Sandie: [00:01:04] Absolutely. We are so happy to welcome Sara Catalan, deputy chief of staff to Representative Ed Royce to our show. Sarah, thank you for joining us.
Sara: [00:01:17] I’m excited to join you.
Sandie: [00:01:19] Well when I first met you through Congressman Royce’s office you were leading and directing and setting up all kinds of exciting opportunities for our community to engage with your office. And even though the congressman spent most of his time in Washington D.C. and I began to understand the role that you have as very influential and very significant to the issues that your office supports. And it reminded me a few years ago when our U.N. general secretary on International Women’s Day. And I’ve never told you this, Erin I’ve known you now for years, but when he’s said General Ban Ki-Moon said that countries with gender equality with women leaders perform better. I thought of you because you are such a presence in the congressman’s office, and locally in Orange County, and then by extension to Washington D.C. You’ve been a leader in policy advocacy on anti-human trafficking, so kudos to you. How many years have you been in this role?
Sara: [00:02:44] Well thank you, Sandie. That was very nice of you. I’ve worked for the congressman for 16 years.
Sandie: [00:02:49] Wow, that’s pretty outstanding. And when I think about some of the major accomplishments just in anti-human trafficking, I think you are the organizer and maintainer of the advisory committee. Can you talk about that just for a moment?

* _Task set_:
(1) According to the interview transcript, how long has Sara worked for the congressman?
(2) Pick up the interview transcript after its last line and keep it going.
The data after this point comes from a different source.

* _Given records_:
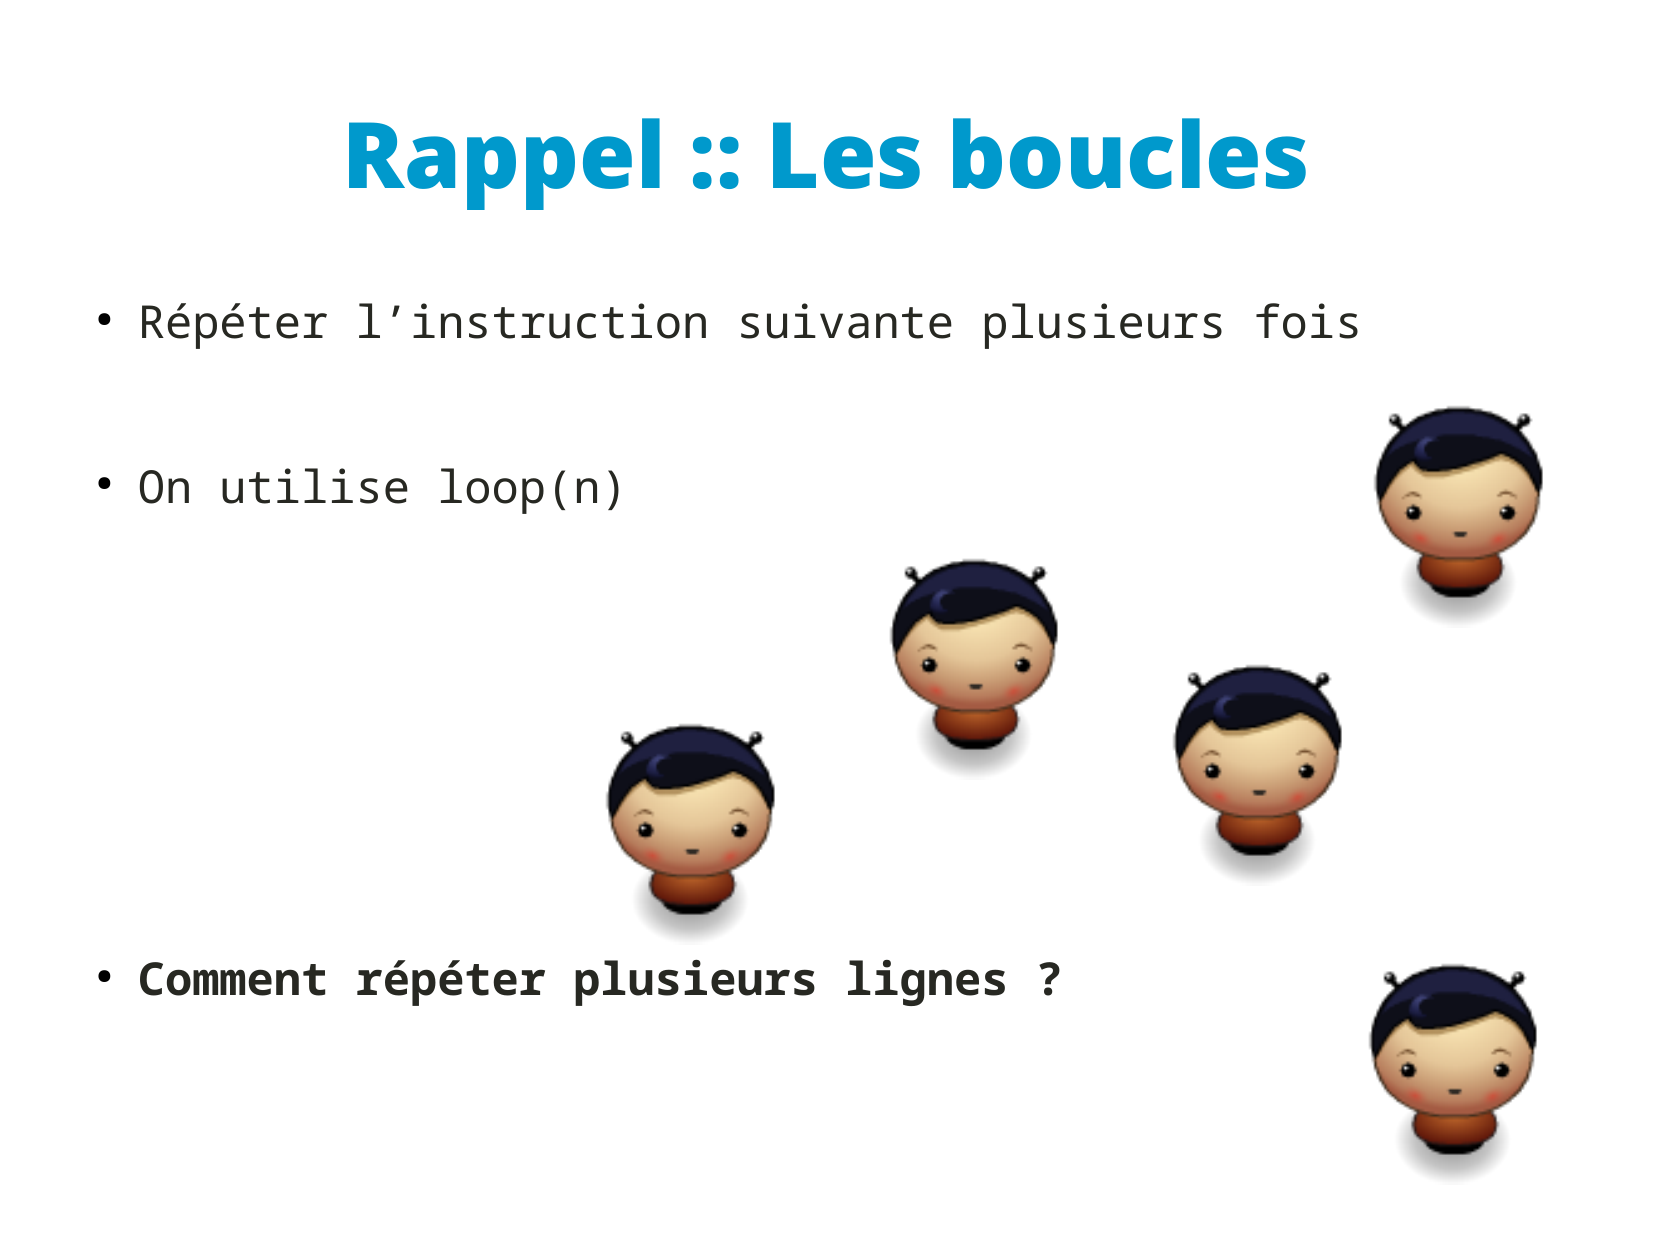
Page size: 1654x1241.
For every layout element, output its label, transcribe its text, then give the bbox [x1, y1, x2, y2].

picture [1370, 377, 1548, 628]
picture [1365, 935, 1542, 1186]
picture [1169, 636, 1347, 886]
picture [886, 530, 1063, 780]
title Rappel :: Les boucles [82, 49, 1571, 257]
list Répéter l’instruction suivante plusieurs fois On utilise loop(n) Comment répéter plusieurs lignes ? [82, 290, 1571, 1010]
picture [602, 695, 780, 945]
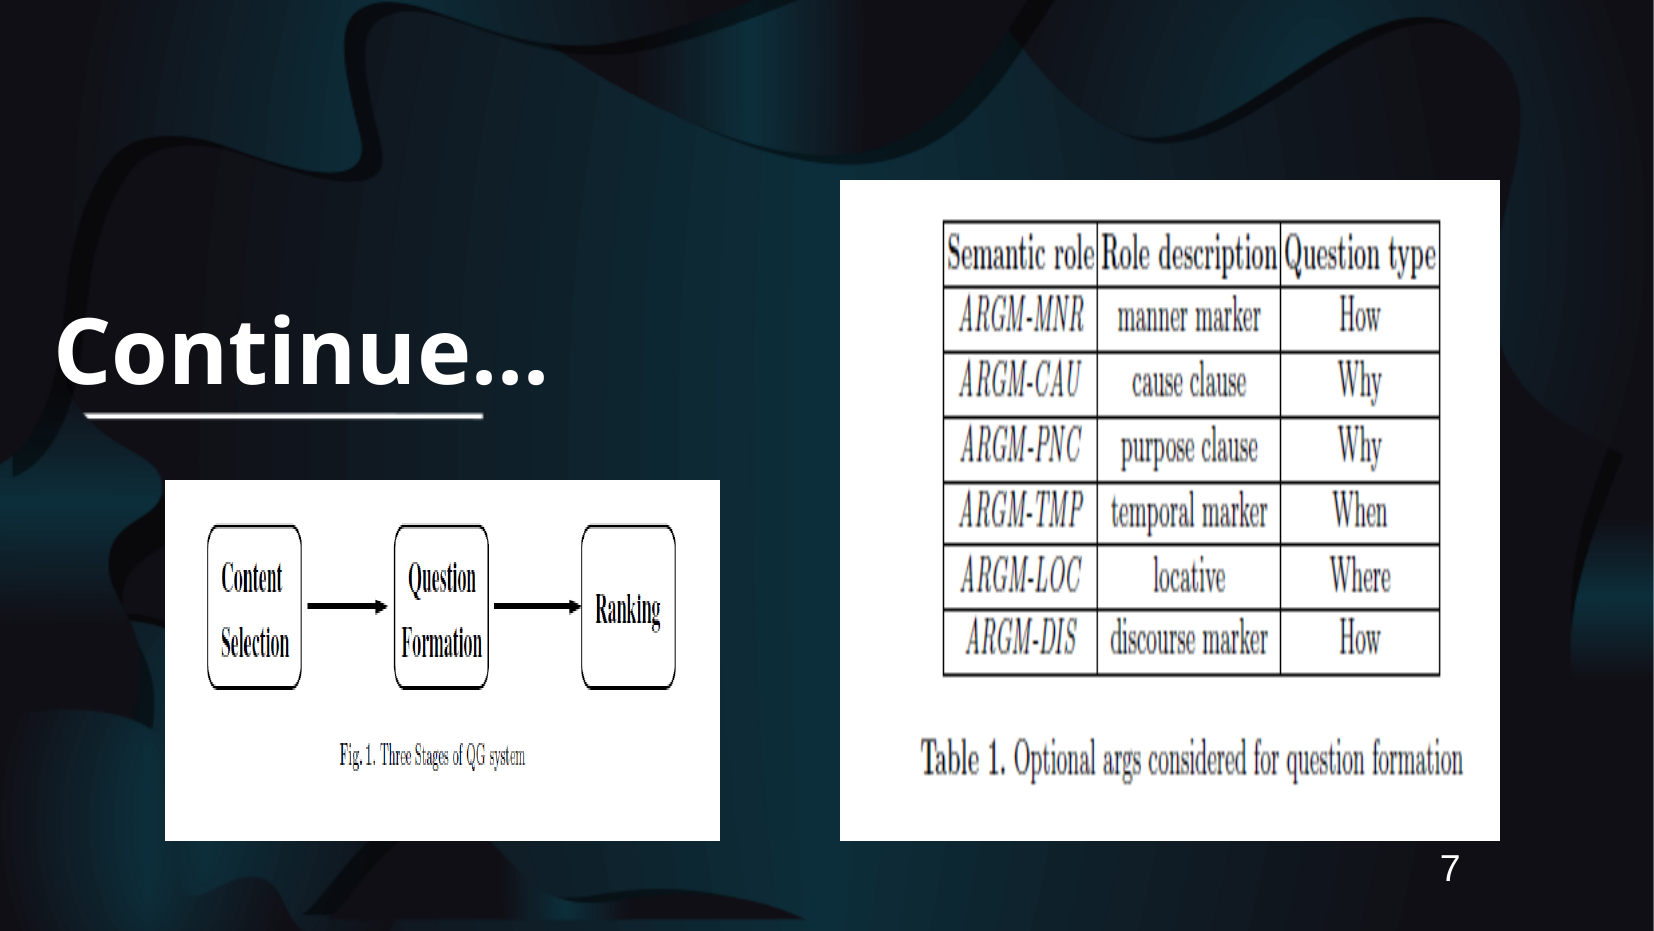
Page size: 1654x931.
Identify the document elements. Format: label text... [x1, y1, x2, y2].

* _Answers given_:
(1) Sixteen years.

(2)
Sara: [00:03:11] Sure. I think the way that our office approaches human trafficking is a little bit different than some other local representatives and that’s because as you know Congressman Ed Royce is chairman of the Foreign Affairs Committee. So, in our perspective we always have that kind of international angle, so we focus a little bit more on international trafficking than we do on domestic. But the reason that we decided to kind of jump in this unique way was as I was getting more engaged with the issue of human trafficking I was getting overwhelmed because it’s such a diverse issue from labor trafficking, to sex trafficking, to minors, adults, foreign nationals, native-born, every single subset has their own issues, their own struggles. So, we really kind of grappled with this idea of like how do we get a holistic view of what the problem actually is. So, my solution was to develop a human trafficking congressional advisory committee and so I pulled this board together. And thank you, Dr. Morgan, for sitting on it, you are a critical member to have on the board with your knowledge and your expertise. And the model is just very unique in that we have members from law enforcement, we have social workers, caseworkers. We have members of the nonprofit community that come alongside the county services to provide a lot of services to our survivors of human trafficking. And then we also have the prosecutors and the federal law enforcement represented on the committee as well. And this committee meets with the congressman personally, regularly to keep him abreast of all the issues and all the challenges we’re facing with human trafficking. And as you’ve seen in some of our committee meetings, there are times when the congressman is able to solve a problem there at the meeting.
Sandie: [00:05:01] It’s amazing. We start talking about this problem, and he’s like, “Sara, can we do something about that.” And Sara says, “Well yes.” And the next thing you know someone is making a call and there we have a solution right on the table.
Sara: [00:05:17] Yeah. So, it’s a really unique model but it’s worked very well for us. And I think the other benefit is law enforcement and the non-profit community rarely speaks to one another. So, at these roundtable meetings in addition to communicating with the congressman, as you’ve seen Sandie, they communicate with each other. And there are times when I adjourn the meeting and people will sit in my office for another 30 minutes just to kind of you know catch up with one another because you just don’t have that opportunity when you’re in this full time.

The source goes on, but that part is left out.